02 Aug Should You Borrow From Your 401K To Pay Off Credit Cards?
To borrow or not to borrow from the 401(k) plan to pay off credit card debt, that is the question. The answer to this question will have to be decided by the individual. The decision depends upon the amount of debt you’re carrying, the amount in your 401(k), and the type of person you are.
If you are carrying $30,000.00 in credit card debt at 20% interest and have money in your 401(k) plan that can be borrowed against to pay off that debt, you have to decide what the best use of your money.
I consider myself to be a pretty well-informed person, but today I thought about whether people should listen to the financial gurus and not touch their 401(k) plans when they are carrying credit card debt with exorbitant interest rates.

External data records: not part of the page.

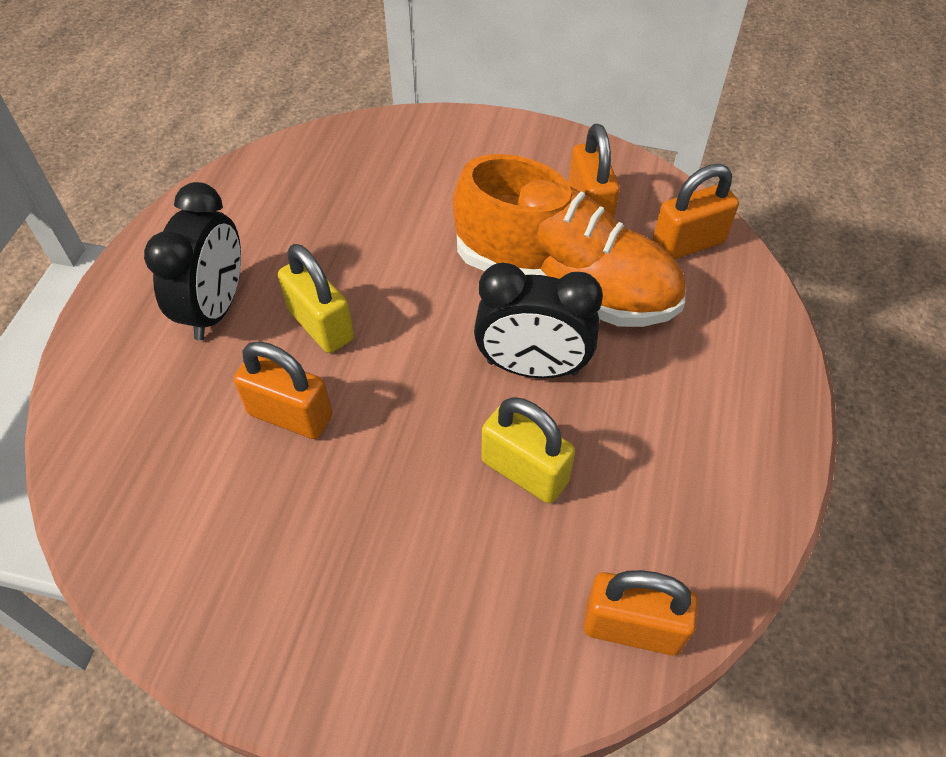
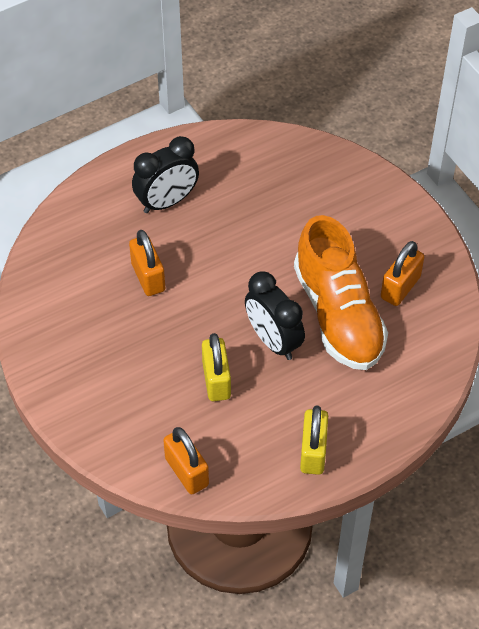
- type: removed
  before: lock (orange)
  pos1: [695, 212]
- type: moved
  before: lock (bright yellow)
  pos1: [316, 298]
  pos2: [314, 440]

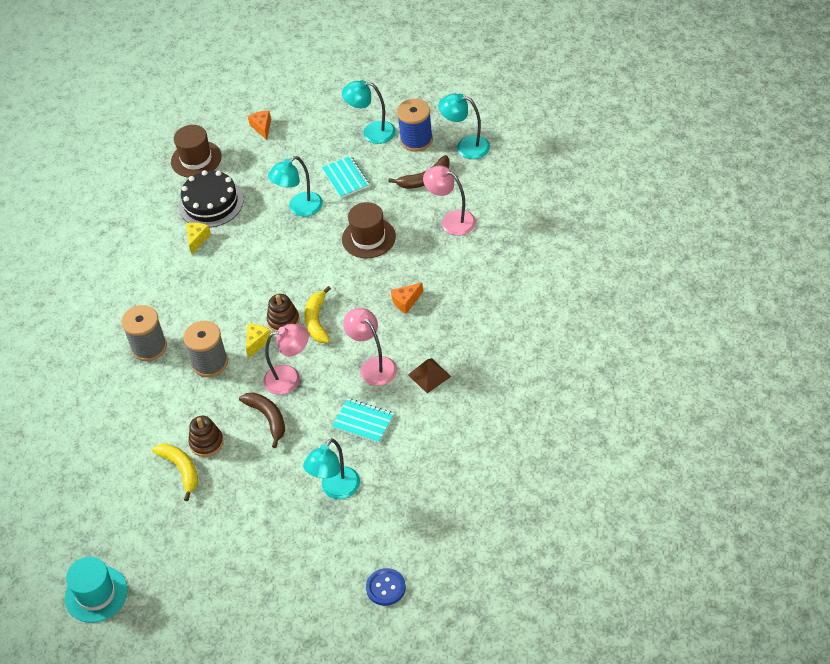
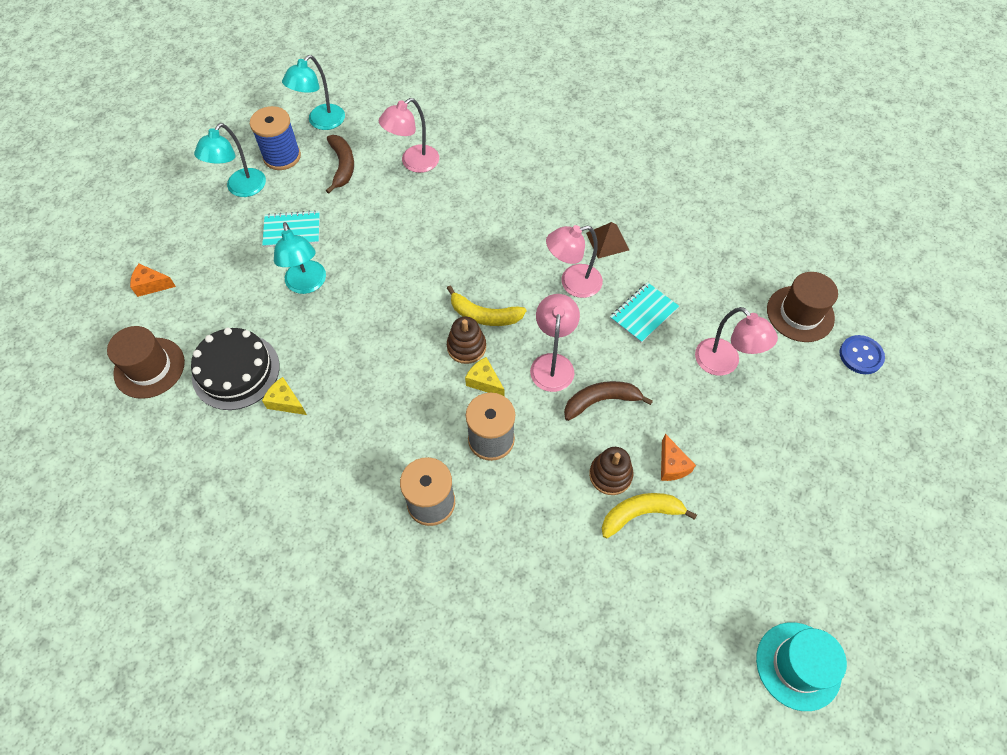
- type: moved
  before: top hat (brown)
  pos1: [369, 230]
  pos2: [802, 307]
- type: moved
  before: cheese wedge (orange)
  pos1: [407, 298]
  pos2: [678, 457]
- type: recoloured
  before: lamp (aqua)
  after: lamp (pink)
  pos1: [331, 468]
  pos2: [736, 341]

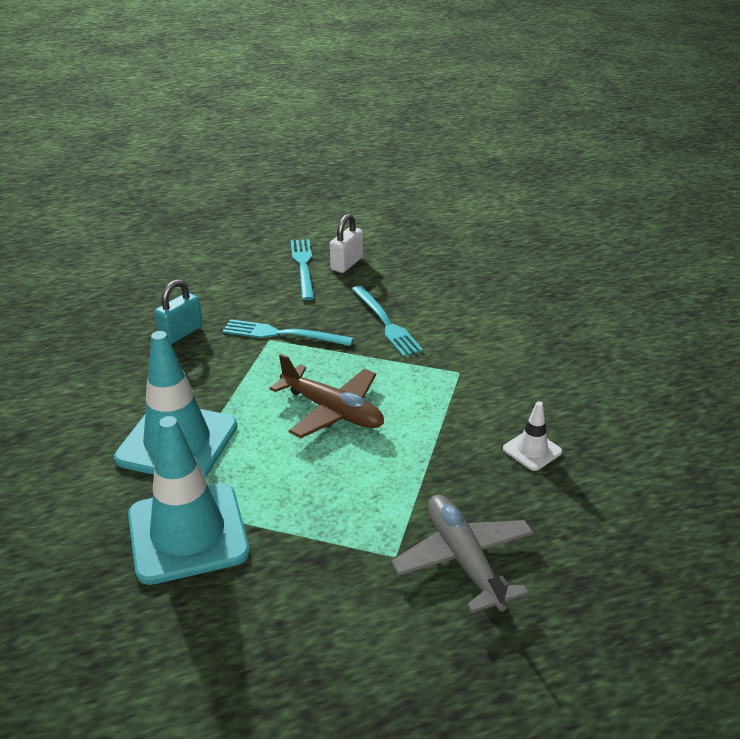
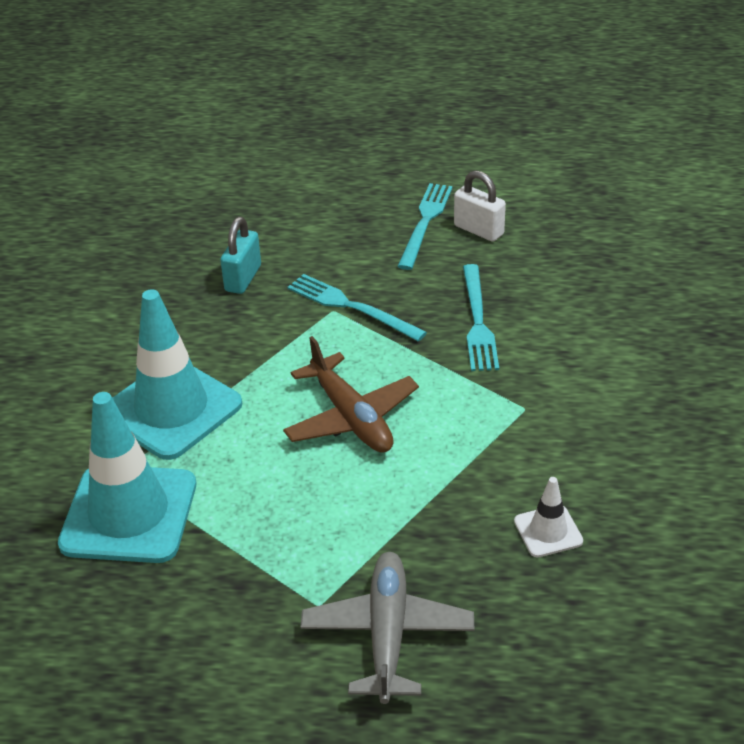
- type: turned
  before: lock (aqua)
  pos1: [178, 311]
  pos2: [240, 255]
  turn: -45
- type: turned
  before: lock (snow-white)
  pos1: [346, 243]
  pos2: [480, 206]
  turn: 75

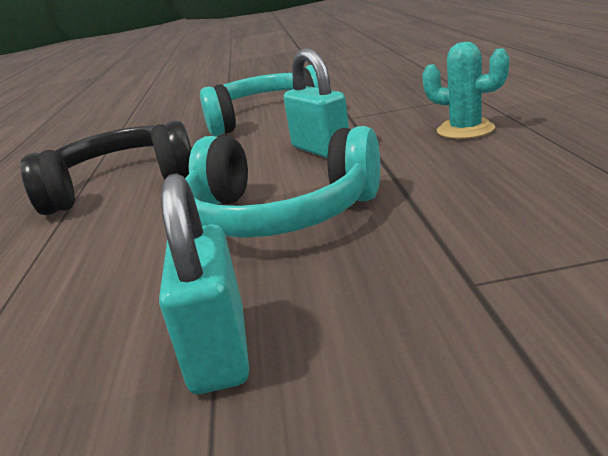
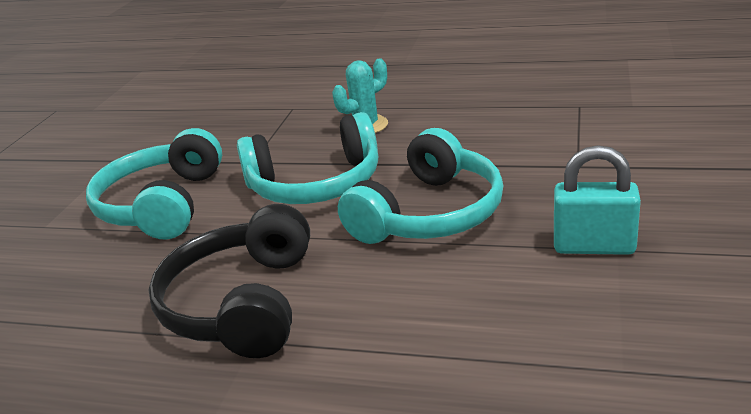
- type: replaced
  before: lock (aqua)
  after: headphones (aqua)
  pos1: [316, 103]
  pos2: [307, 158]

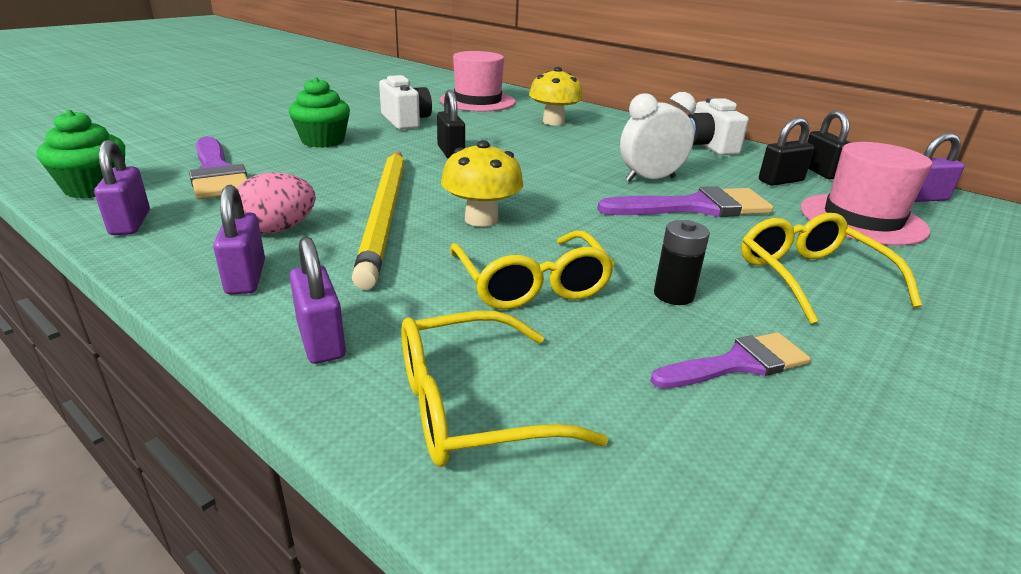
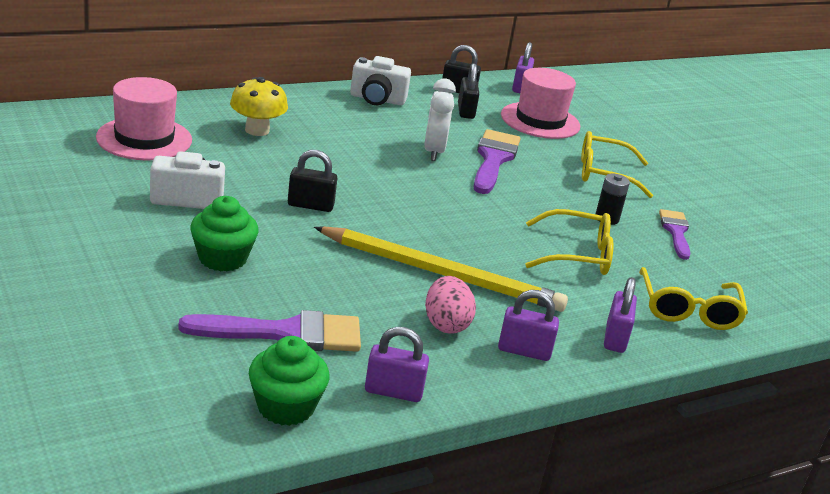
- type: removed
  before: toadstool (bright yellow)
  pos1: [482, 183]
- type: turned
  before: lock (royal purple)
  pos1: [318, 300]
  pos2: [620, 315]
  turn: -75

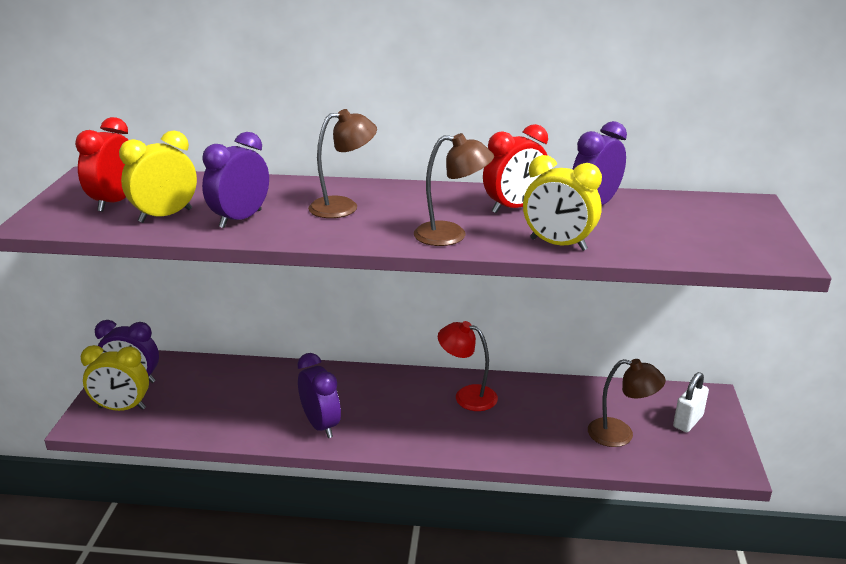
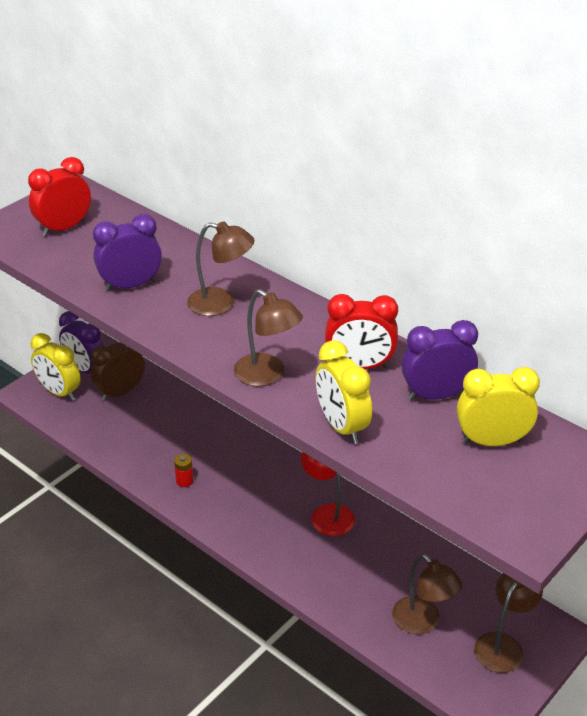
- type: added
  after: alarm clock (brown)
  pos2: [117, 371]
- type: moved
  before: alarm clock (bright yellow)
  pos1: [158, 176]
  pos2: [498, 406]
- type: replaced
  before: alarm clock (royal purple)
  after: AA battery (crimson)
  pos1: [319, 395]
  pos2: [183, 470]
- type: replaced
  before: lock (snow-white)
  after: lamp (brown)
  pos1: [691, 402]
  pos2: [508, 623]

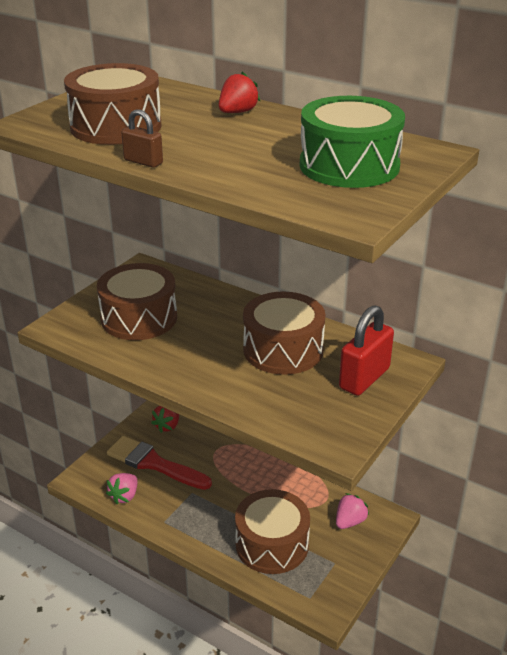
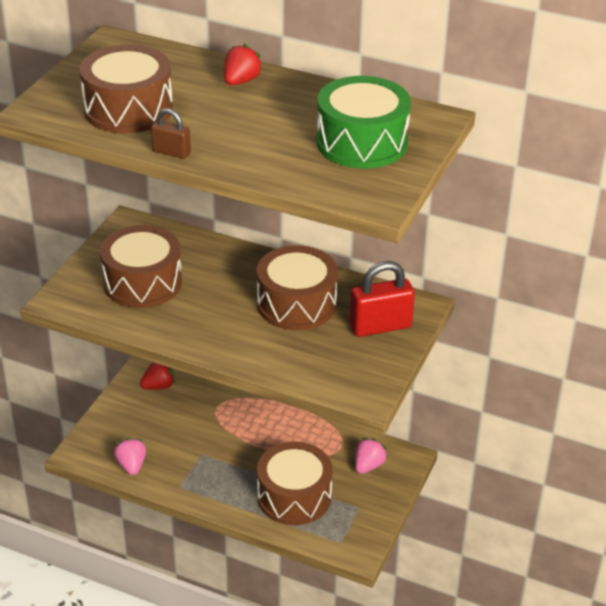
- type: removed
  before: brush (crimson)
  pos1: [159, 463]
- type: turned
  before: berry (pink)
  pos1: [121, 488]
  pos2: [130, 456]
  turn: 150
- type: turned
  before: berry (crimson)
  pos1: [165, 419]
  pos2: [157, 376]
  turn: -135
- type: turned
  before: lock (crimson)
  pos1: [366, 350]
  pos2: [382, 299]
  turn: 45

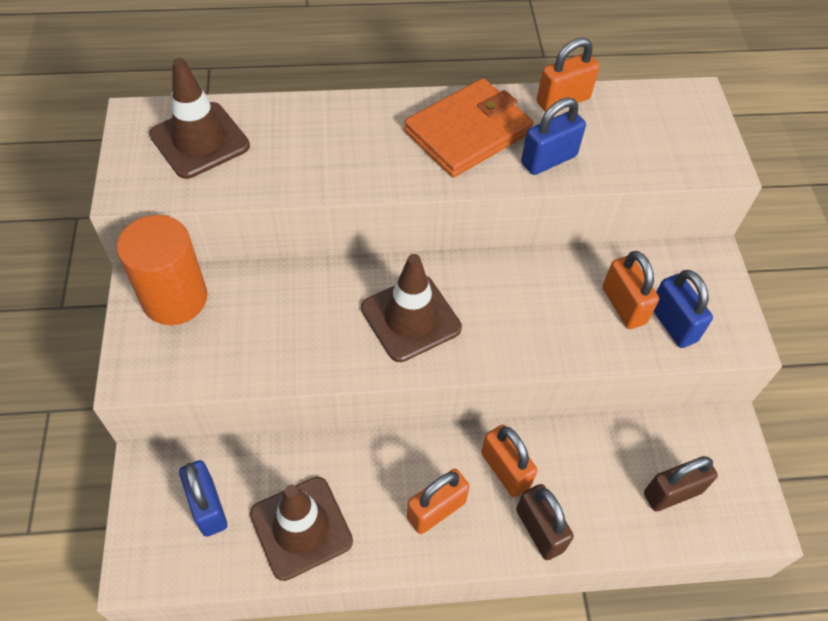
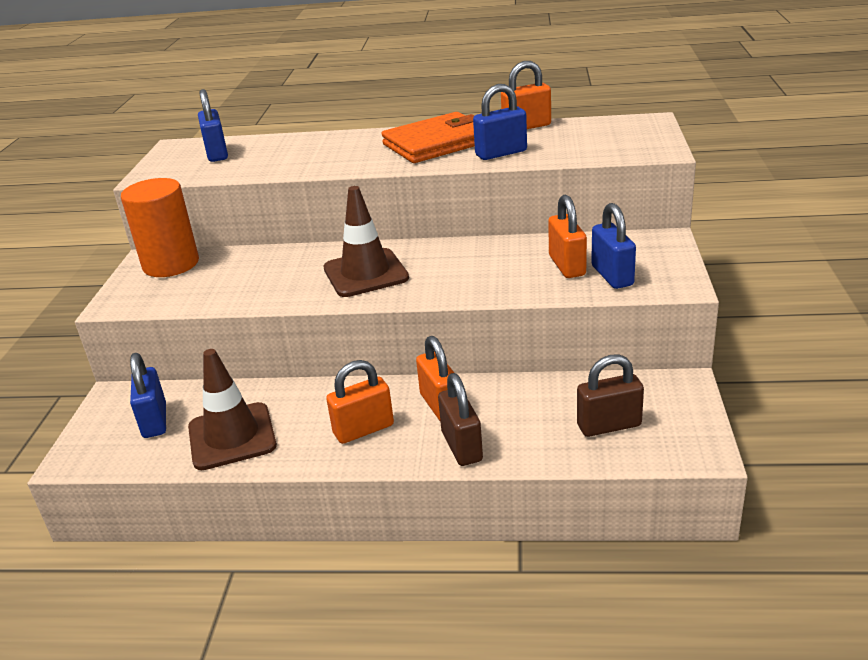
- type: replaced
  before: traffic cone (brown)
  after: lock (blue)
  pos1: [199, 118]
  pos2: [213, 125]

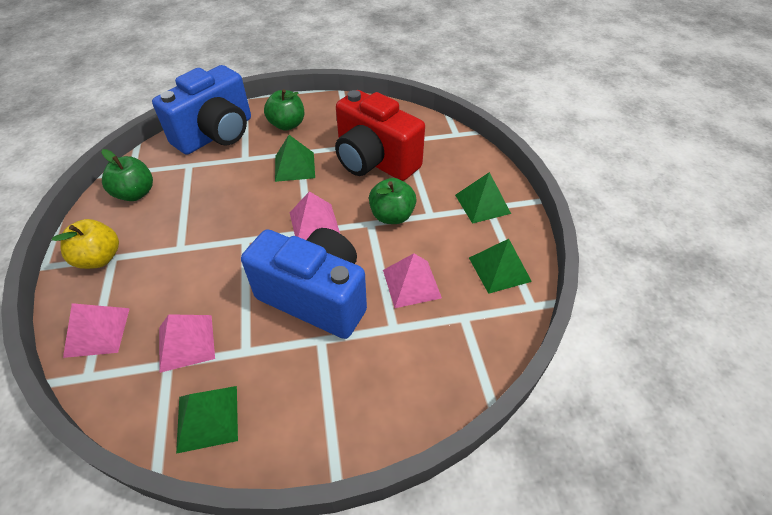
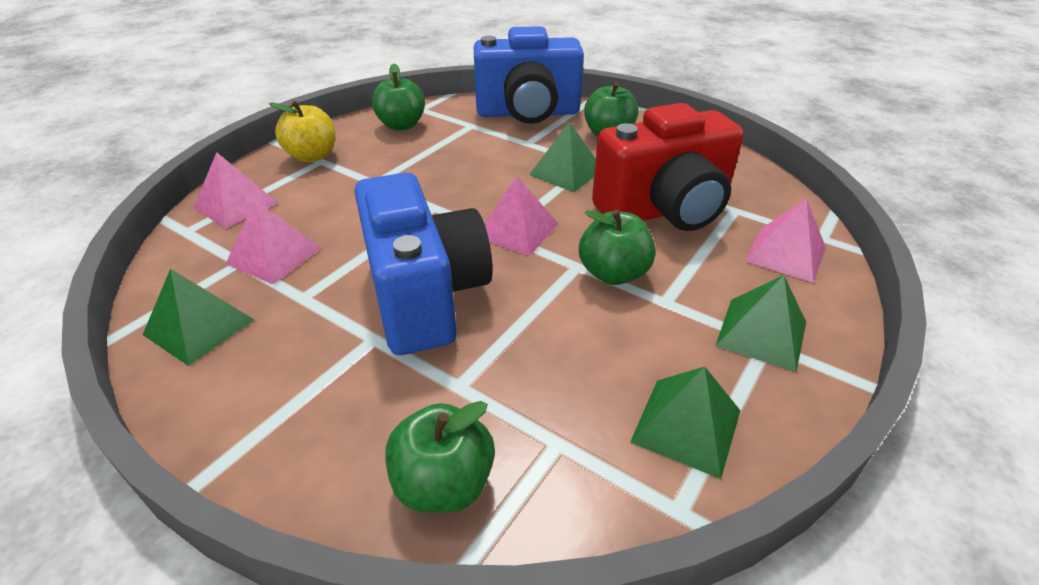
- type: added
  after: toy apple (emerald)
  pos2: [440, 457]
- type: moved
  before: pyramid (pink)
  pos1: [412, 280]
  pos2: [785, 240]
- type: turned
  before: photo camera (crimson)
  pos1: [380, 135]
  pos2: [668, 167]
  turn: -105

My thoughts took me down two roads. Before heading down those roads, if you are carrying credit card debt, I would want you to get out of it any way possible.
If you have the ability to pay it off, just do it and you will immediately begin saving money on the interest that you are no longer paying to the credit card companies.
For individuals who can pay off their credit card debt from savings, I must ask why are you reading this blog and why are you carrying debt on credit cards?
For the rest of the normal people out there, another option could be bankruptcy. For those of you who may be considering bankruptcy, please see a qualified bankruptcy attorney.
If you are not going to file for bankruptcy and you have a 401(k) plan that you can borrow against, you may want to consider borrowing from your 401(k) to pay off the 20% interest credit card debts immediately.
After this is done, you can begin paying yourself off (paying back the 401(k) loan) with a reasonable interest rate 5% to 6%. Now, this advice is not gospel and you should investigate this method of repaying your debts prior to jumping right in because it is not for everyone.
You must be a very disciplined person who is not going to tap back into the credit cards no matter what.
Second, you must realize that you need to pay off the 401(k) loan as quickly as possible as well to prevent potential income tax liability. Third, you cannot cancel the credit cards because that would have a negative effect on your credit report.
For those of us who prefer the conventional wisdom of the financial planners, and who want to keep their money safe in the 401(k), I understand your concern, and I am right there with you. I wouldn’t want to see anyone jeopardize their retirement with the amount of uncertainty facing Americans today. Additionally, please note that the money in the 401(k) plan is 100% exempt from creditors in Florida. So, you can say that the pendulum swings both ways in this scenario.
This is why I argue that this is a very personal decision. If I were in this situation, I would borrow from the 401(k), and I would have a hard time sleeping until I paid off the 401(k).
My reasoning is simple: I hate paying interest on anything. I would rather go without something than pay too much for it. But that is me, you may feel differently.
Life is too short. Make a decision and go with it.